>> begin Material provided

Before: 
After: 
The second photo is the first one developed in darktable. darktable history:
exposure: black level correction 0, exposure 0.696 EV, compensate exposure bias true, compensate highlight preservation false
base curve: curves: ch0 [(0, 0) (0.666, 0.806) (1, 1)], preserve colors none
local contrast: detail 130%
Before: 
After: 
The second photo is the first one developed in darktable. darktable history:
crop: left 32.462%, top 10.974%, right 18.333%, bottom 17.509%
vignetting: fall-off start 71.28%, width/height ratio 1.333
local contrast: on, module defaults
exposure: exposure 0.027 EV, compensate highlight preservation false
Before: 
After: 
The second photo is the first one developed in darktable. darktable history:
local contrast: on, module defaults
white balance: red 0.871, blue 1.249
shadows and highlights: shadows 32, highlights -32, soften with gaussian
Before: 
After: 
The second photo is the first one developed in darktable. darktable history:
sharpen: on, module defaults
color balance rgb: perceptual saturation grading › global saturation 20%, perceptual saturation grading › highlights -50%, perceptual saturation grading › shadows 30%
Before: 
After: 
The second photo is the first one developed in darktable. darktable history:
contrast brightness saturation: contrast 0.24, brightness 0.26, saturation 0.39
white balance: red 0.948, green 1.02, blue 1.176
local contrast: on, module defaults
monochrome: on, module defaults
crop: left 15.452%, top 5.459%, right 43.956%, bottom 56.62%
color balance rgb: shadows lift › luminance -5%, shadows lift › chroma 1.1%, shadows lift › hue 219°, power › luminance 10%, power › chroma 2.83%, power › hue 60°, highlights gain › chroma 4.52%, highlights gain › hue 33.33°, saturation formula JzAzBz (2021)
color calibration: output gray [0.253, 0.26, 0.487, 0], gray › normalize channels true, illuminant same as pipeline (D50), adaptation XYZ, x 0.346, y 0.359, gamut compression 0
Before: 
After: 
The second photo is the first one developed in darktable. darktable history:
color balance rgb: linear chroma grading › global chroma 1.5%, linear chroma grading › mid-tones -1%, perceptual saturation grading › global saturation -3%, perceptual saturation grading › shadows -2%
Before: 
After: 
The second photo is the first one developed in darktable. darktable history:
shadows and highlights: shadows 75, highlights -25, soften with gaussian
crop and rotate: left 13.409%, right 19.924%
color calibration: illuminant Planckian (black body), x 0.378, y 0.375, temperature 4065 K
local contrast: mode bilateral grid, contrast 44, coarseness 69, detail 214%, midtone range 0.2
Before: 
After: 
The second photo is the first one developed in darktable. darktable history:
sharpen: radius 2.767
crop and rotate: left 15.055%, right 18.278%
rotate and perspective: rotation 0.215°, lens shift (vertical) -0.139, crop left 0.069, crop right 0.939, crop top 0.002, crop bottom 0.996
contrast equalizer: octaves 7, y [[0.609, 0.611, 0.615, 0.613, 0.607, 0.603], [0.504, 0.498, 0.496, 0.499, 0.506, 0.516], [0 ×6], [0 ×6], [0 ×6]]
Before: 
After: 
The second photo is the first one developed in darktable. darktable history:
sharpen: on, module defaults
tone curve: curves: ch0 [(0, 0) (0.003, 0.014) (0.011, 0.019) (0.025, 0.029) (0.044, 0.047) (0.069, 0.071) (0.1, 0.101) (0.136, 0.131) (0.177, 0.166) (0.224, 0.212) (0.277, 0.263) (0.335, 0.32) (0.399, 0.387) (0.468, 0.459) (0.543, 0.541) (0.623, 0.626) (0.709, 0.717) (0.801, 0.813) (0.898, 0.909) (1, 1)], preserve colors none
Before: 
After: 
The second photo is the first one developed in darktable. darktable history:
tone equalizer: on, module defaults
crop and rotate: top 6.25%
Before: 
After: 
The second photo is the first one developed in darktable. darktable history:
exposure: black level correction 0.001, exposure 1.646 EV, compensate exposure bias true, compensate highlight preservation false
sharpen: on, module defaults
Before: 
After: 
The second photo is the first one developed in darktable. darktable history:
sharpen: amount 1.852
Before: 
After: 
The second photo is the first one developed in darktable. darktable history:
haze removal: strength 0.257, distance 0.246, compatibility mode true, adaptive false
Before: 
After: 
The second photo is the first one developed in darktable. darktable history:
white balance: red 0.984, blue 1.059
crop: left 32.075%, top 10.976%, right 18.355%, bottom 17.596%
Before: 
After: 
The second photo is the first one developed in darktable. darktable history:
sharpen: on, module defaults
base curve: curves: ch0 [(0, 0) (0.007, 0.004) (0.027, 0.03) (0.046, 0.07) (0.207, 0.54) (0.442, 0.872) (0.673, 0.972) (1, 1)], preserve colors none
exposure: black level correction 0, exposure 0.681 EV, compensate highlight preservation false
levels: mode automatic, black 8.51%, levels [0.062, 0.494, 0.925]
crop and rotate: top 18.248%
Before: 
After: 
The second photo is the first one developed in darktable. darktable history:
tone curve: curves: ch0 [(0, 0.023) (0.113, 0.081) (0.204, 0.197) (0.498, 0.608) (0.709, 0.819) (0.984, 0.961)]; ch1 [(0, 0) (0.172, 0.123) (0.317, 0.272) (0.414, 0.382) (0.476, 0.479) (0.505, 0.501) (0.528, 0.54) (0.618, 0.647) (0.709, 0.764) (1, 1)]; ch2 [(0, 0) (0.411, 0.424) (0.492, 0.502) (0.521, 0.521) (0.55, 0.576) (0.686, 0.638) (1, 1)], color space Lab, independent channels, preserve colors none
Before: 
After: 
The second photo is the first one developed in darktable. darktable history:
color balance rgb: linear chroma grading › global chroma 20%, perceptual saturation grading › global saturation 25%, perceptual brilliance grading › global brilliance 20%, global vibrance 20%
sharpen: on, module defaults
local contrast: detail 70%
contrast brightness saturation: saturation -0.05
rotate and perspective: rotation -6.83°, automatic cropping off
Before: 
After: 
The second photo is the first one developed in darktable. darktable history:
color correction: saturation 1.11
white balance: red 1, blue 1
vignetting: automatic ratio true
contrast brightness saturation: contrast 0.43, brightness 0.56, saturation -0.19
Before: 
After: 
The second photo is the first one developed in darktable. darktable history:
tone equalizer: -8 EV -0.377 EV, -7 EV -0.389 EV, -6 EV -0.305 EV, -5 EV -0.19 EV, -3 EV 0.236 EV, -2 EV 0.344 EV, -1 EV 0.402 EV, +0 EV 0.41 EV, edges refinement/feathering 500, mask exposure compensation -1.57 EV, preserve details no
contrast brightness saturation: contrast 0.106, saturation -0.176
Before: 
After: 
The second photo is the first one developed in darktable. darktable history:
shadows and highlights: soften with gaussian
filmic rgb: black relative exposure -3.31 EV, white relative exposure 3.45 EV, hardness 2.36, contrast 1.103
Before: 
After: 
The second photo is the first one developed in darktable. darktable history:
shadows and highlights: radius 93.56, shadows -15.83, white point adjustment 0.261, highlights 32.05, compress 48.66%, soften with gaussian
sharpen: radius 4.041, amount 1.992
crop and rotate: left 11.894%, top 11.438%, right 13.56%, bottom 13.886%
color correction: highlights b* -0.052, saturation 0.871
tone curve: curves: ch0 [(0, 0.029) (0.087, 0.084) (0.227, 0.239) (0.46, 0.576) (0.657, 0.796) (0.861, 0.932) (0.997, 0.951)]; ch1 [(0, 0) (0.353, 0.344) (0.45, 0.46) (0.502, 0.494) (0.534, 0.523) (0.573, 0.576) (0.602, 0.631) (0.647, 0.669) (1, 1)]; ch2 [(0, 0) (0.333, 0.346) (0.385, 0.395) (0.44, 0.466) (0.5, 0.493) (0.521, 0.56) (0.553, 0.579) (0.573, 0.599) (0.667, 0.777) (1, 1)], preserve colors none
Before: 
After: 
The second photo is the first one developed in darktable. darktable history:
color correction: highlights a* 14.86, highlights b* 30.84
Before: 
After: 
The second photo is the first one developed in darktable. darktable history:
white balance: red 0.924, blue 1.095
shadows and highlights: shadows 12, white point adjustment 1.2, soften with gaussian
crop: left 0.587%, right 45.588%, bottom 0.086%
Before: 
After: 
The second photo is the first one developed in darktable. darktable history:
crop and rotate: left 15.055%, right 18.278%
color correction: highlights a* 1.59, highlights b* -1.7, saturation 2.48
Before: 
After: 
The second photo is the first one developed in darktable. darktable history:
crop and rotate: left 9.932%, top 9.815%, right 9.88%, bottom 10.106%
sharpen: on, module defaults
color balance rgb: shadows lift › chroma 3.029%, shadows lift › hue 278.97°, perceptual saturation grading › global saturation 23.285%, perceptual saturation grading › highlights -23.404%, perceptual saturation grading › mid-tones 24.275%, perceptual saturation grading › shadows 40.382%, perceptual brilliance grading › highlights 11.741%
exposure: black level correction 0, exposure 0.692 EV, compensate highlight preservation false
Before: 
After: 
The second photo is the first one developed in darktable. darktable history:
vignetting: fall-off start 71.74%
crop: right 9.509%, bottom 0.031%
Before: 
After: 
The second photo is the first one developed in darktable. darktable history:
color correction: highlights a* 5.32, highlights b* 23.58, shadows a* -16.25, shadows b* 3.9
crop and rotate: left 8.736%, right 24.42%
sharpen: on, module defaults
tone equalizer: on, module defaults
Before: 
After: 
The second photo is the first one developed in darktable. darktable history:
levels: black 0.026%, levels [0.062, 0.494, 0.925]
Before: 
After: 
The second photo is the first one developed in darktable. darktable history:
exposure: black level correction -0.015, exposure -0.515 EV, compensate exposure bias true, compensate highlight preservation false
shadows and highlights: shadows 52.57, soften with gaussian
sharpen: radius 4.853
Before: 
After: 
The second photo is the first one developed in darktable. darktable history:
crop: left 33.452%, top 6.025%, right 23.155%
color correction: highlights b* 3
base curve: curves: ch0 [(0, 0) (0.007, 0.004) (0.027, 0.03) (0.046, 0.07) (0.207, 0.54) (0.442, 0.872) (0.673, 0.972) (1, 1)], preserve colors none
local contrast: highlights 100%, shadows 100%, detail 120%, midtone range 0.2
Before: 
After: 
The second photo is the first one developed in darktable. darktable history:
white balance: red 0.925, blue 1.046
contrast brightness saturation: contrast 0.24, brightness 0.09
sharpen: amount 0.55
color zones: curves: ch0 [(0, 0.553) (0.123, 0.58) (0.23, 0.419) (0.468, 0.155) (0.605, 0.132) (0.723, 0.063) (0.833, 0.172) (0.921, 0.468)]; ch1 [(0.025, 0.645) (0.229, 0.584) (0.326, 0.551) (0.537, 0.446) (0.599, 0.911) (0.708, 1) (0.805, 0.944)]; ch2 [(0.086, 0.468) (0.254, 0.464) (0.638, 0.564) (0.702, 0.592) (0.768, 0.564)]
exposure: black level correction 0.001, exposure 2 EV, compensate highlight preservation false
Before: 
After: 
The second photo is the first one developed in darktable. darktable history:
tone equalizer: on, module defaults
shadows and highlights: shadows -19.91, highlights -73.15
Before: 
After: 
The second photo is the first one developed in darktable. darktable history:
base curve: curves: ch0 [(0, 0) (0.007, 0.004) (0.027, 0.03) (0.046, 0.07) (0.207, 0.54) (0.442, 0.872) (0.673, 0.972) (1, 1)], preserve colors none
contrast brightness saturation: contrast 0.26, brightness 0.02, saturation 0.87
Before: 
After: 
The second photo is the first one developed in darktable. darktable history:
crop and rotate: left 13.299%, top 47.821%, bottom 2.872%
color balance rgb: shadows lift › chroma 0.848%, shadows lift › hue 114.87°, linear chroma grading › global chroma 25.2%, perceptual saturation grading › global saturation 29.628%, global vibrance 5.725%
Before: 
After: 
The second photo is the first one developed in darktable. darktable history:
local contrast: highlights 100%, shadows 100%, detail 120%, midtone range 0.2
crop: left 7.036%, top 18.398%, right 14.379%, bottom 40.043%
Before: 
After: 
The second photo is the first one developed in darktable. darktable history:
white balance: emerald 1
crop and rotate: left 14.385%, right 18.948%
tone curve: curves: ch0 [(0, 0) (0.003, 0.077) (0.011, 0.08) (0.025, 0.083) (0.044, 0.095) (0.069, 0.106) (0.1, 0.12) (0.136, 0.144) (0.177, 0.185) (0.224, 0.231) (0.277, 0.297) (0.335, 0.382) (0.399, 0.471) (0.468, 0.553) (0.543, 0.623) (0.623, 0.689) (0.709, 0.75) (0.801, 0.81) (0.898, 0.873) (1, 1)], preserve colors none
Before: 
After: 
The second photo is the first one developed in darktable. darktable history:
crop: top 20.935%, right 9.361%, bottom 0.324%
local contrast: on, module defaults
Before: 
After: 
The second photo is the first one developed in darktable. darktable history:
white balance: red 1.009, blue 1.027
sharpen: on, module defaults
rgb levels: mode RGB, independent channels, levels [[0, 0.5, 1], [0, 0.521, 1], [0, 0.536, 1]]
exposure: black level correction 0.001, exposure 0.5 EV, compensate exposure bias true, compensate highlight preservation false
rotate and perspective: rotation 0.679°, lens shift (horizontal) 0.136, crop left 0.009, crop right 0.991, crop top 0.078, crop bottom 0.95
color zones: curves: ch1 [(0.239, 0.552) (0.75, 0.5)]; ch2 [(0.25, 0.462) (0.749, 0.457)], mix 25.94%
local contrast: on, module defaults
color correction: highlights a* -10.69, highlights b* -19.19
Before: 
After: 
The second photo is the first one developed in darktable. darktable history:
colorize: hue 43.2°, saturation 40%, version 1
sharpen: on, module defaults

>> end Material provided

Request
Rewrite the lines from the first one through the line containing "shadows and highlights: shadows 32, highlights", putting "processed" wherever "developed" appears and leaving everything else as it is.

Solution
Before: 
After: 
The second photo is the first one processed in darktable. darktable history:
exposure: black level correction 0, exposure 0.696 EV, compensate exposure bias true, compensate highlight preservation false
base curve: curves: ch0 [(0, 0) (0.666, 0.806) (1, 1)], preserve colors none
local contrast: detail 130%
Before: 
After: 
The second photo is the first one processed in darktable. darktable history:
crop: left 32.462%, top 10.974%, right 18.333%, bottom 17.509%
vignetting: fall-off start 71.28%, width/height ratio 1.333
local contrast: on, module defaults
exposure: exposure 0.027 EV, compensate highlight preservation false
Before: 
After: 
The second photo is the first one processed in darktable. darktable history:
local contrast: on, module defaults
white balance: red 0.871, blue 1.249
shadows and highlights: shadows 32, highlights -32, soften with gaussian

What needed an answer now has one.